+++ Supplied entries +++

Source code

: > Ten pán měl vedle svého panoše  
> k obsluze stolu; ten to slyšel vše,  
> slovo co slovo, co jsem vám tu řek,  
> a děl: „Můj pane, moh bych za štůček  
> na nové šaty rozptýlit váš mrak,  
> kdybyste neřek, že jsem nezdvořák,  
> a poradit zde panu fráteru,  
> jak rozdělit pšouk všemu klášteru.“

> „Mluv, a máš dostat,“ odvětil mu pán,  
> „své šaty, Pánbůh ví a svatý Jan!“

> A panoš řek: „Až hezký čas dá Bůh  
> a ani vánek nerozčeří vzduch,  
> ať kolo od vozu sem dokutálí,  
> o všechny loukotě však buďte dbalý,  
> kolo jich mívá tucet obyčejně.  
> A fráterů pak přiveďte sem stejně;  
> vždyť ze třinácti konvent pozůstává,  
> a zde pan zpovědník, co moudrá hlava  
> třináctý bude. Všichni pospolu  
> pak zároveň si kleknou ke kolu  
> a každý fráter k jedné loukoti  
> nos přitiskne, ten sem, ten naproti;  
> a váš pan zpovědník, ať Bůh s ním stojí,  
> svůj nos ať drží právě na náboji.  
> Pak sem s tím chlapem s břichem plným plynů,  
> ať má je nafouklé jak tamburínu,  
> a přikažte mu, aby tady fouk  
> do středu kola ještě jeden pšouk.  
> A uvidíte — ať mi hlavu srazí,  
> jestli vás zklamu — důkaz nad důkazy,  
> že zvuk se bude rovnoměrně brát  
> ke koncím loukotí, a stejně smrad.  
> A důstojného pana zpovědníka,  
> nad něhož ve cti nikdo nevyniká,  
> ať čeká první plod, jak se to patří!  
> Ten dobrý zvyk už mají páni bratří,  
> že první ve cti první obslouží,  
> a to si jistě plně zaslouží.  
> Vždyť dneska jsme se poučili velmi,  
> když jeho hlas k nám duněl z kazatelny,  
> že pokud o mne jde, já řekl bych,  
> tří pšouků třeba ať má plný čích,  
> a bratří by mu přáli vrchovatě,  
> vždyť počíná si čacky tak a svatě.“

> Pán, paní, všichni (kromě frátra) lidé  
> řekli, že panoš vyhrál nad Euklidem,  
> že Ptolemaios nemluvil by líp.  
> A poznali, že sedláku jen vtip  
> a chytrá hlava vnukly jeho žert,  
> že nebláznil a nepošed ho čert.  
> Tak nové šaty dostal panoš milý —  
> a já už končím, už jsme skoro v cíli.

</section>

+++

• Work instruction
All entries must be given again exactly.

• Solution to the exercise
Source code

: > Ten pán měl vedle svého panoše  
> k obsluze stolu; ten to slyšel vše,  
> slovo co slovo, co jsem vám tu řek,  
> a děl: „Můj pane, moh bych za štůček  
> na nové šaty rozptýlit váš mrak,  
> kdybyste neřek, že jsem nezdvořák,  
> a poradit zde panu fráteru,  
> jak rozdělit pšouk všemu klášteru.“

> „Mluv, a máš dostat,“ odvětil mu pán,  
> „své šaty, Pánbůh ví a svatý Jan!“

> A panoš řek: „Až hezký čas dá Bůh  
> a ani vánek nerozčeří vzduch,  
> ať kolo od vozu sem dokutálí,  
> o všechny loukotě však buďte dbalý,  
> kolo jich mívá tucet obyčejně.  
> A fráterů pak přiveďte sem stejně;  
> vždyť ze třinácti konvent pozůstává,  
> a zde pan zpovědník, co moudrá hlava  
> třináctý bude. Všichni pospolu  
> pak zároveň si kleknou ke kolu  
> a každý fráter k jedné loukoti  
> nos přitiskne, ten sem, ten naproti;  
> a váš pan zpovědník, ať Bůh s ním stojí,  
> svůj nos ať drží právě na náboji.  
> Pak sem s tím chlapem s břichem plným plynů,  
> ať má je nafouklé jak tamburínu,  
> a přikažte mu, aby tady fouk  
> do středu kola ještě jeden pšouk.  
> A uvidíte — ať mi hlavu srazí,  
> jestli vás zklamu — důkaz nad důkazy,  
> že zvuk se bude rovnoměrně brát  
> ke koncím loukotí, a stejně smrad.  
> A důstojného pana zpovědníka,  
> nad něhož ve cti nikdo nevyniká,  
> ať čeká první plod, jak se to patří!  
> Ten dobrý zvyk už mají páni bratří,  
> že první ve cti první obslouží,  
> a to si jistě plně zaslouží.  
> Vždyť dneska jsme se poučili velmi,  
> když jeho hlas k nám duněl z kazatelny,  
> že pokud o mne jde, já řekl bych,  
> tří pšouků třeba ať má plný čích,  
> a bratří by mu přáli vrchovatě,  
> vždyť počíná si čacky tak a svatě.“

> Pán, paní, všichni (kromě frátra) lidé  
> řekli, že panoš vyhrál nad Euklidem,  
> že Ptolemaios nemluvil by líp.  
> A poznali, že sedláku jen vtip  
> a chytrá hlava vnukly jeho žert,  
> že nebláznil a nepošed ho čert.  
> Tak nové šaty dostal panoš milý —  
> a já už končím, už jsme skoro v cíli.

</section>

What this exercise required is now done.